* **Activity**
Without including any picture, write out the entries exactly as they stand.

═════ Input data ═════

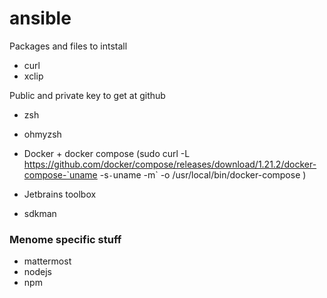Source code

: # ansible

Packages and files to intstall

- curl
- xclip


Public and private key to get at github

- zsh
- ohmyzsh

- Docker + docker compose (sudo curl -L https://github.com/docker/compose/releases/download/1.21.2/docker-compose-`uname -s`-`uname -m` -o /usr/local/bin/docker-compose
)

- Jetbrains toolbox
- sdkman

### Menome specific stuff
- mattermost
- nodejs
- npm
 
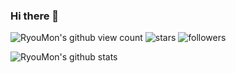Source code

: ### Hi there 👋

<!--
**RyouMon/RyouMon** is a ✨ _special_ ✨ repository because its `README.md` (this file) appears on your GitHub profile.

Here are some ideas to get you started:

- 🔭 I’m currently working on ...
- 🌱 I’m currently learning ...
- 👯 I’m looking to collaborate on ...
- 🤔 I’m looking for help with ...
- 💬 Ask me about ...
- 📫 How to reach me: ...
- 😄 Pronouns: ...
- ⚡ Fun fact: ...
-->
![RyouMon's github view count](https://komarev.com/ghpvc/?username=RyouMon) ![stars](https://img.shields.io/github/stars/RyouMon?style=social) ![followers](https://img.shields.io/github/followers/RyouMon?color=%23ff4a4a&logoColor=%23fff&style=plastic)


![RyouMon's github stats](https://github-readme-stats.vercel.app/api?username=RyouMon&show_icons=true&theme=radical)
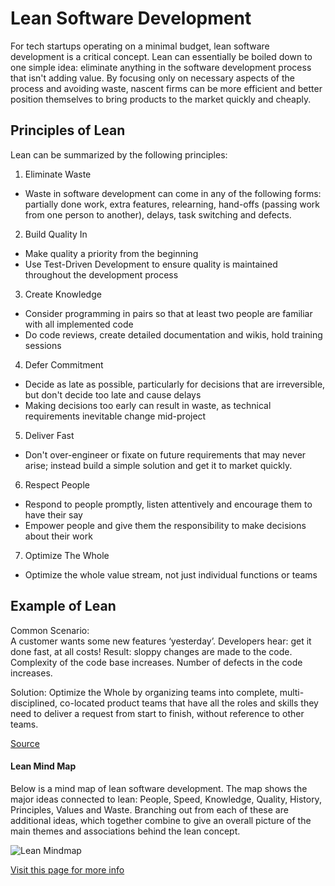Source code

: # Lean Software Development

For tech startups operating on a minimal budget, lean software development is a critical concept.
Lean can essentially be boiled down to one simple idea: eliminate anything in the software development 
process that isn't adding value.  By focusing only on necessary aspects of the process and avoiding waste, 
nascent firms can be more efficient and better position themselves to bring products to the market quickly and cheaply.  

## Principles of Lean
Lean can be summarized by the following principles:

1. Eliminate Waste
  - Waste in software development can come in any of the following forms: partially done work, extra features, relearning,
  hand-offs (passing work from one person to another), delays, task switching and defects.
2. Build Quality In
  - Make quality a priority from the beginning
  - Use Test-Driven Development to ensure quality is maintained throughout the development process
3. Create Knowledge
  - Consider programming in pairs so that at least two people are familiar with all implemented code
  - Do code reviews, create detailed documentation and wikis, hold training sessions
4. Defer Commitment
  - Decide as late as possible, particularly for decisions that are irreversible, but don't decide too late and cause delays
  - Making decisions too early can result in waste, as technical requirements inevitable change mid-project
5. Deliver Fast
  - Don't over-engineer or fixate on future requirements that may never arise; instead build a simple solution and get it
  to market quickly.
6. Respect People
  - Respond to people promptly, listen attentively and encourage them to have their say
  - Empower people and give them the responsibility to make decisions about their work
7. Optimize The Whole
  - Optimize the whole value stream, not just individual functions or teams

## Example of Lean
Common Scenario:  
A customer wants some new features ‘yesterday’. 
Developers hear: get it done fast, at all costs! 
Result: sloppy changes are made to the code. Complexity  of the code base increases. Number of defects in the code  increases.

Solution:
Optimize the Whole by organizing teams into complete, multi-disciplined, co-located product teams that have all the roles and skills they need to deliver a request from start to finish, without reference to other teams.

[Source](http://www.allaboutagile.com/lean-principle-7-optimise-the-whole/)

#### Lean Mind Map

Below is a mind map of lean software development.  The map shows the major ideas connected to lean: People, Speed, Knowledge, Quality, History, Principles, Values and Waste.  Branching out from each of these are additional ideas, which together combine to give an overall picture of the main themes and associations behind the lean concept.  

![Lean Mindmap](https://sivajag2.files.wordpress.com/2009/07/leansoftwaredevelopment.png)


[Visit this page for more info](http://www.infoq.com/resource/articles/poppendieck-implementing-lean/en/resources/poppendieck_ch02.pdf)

═════

* **Reply**
Source code

: # ansible

Packages and files to intstall

- curl
- xclip


Public and private key to get at github

- zsh
- ohmyzsh

- Docker + docker compose (sudo curl -L https://github.com/docker/compose/releases/download/1.21.2/docker-compose-`uname -s`-`uname -m` -o /usr/local/bin/docker-compose
)

- Jetbrains toolbox
- sdkman

### Menome specific stuff
- mattermost
- nodejs
- npm
 
Source code

: ### Hi there 👋

<!--
**RyouMon/RyouMon** is a ✨ _special_ ✨ repository because its `README.md` (this file) appears on your GitHub profile.

Here are some ideas to get you started:

- 🔭 I’m currently working on ...
- 🌱 I’m currently learning ...
- 👯 I’m looking to collaborate on ...
- 🤔 I’m looking for help with ...
- 💬 Ask me about ...
- 📫 How to reach me: ...
- 😄 Pronouns: ...
- ⚡ Fun fact: ...
-->
![RyouMon's github view count](https://komarev.com/ghpvc/?username=RyouMon) ![stars](https://img.shields.io/github/stars/RyouMon?style=social) ![followers](https://img.shields.io/github/followers/RyouMon?color=%23ff4a4a&logoColor=%23fff&style=plastic)


![RyouMon's github stats](https://github-readme-stats.vercel.app/api?username=RyouMon&show_icons=true&theme=radical)
Source code

: # Lean Software Development

For tech startups operating on a minimal budget, lean software development is a critical concept.
Lean can essentially be boiled down to one simple idea: eliminate anything in the software development 
process that isn't adding value.  By focusing only on necessary aspects of the process and avoiding waste, 
nascent firms can be more efficient and better position themselves to bring products to the market quickly and cheaply.  

## Principles of Lean
Lean can be summarized by the following principles:

1. Eliminate Waste
  - Waste in software development can come in any of the following forms: partially done work, extra features, relearning,
  hand-offs (passing work from one person to another), delays, task switching and defects.
2. Build Quality In
  - Make quality a priority from the beginning
  - Use Test-Driven Development to ensure quality is maintained throughout the development process
3. Create Knowledge
  - Consider programming in pairs so that at least two people are familiar with all implemented code
  - Do code reviews, create detailed documentation and wikis, hold training sessions
4. Defer Commitment
  - Decide as late as possible, particularly for decisions that are irreversible, but don't decide too late and cause delays
  - Making decisions too early can result in waste, as technical requirements inevitable change mid-project
5. Deliver Fast
  - Don't over-engineer or fixate on future requirements that may never arise; instead build a simple solution and get it
  to market quickly.
6. Respect People
  - Respond to people promptly, listen attentively and encourage them to have their say
  - Empower people and give them the responsibility to make decisions about their work
7. Optimize The Whole
  - Optimize the whole value stream, not just individual functions or teams

## Example of Lean
Common Scenario:  
A customer wants some new features ‘yesterday’. 
Developers hear: get it done fast, at all costs! 
Result: sloppy changes are made to the code. Complexity  of the code base increases. Number of defects in the code  increases.

Solution:
Optimize the Whole by organizing teams into complete, multi-disciplined, co-located product teams that have all the roles and skills they need to deliver a request from start to finish, without reference to other teams.

[Source](http://www.allaboutagile.com/lean-principle-7-optimise-the-whole/)

#### Lean Mind Map

Below is a mind map of lean software development.  The map shows the major ideas connected to lean: People, Speed, Knowledge, Quality, History, Principles, Values and Waste.  Branching out from each of these are additional ideas, which together combine to give an overall picture of the main themes and associations behind the lean concept.  

![Lean Mindmap](https://sivajag2.files.wordpress.com/2009/07/leansoftwaredevelopment.png)


[Visit this page for more info](http://www.infoq.com/resource/articles/poppendieck-implementing-lean/en/resources/poppendieck_ch02.pdf)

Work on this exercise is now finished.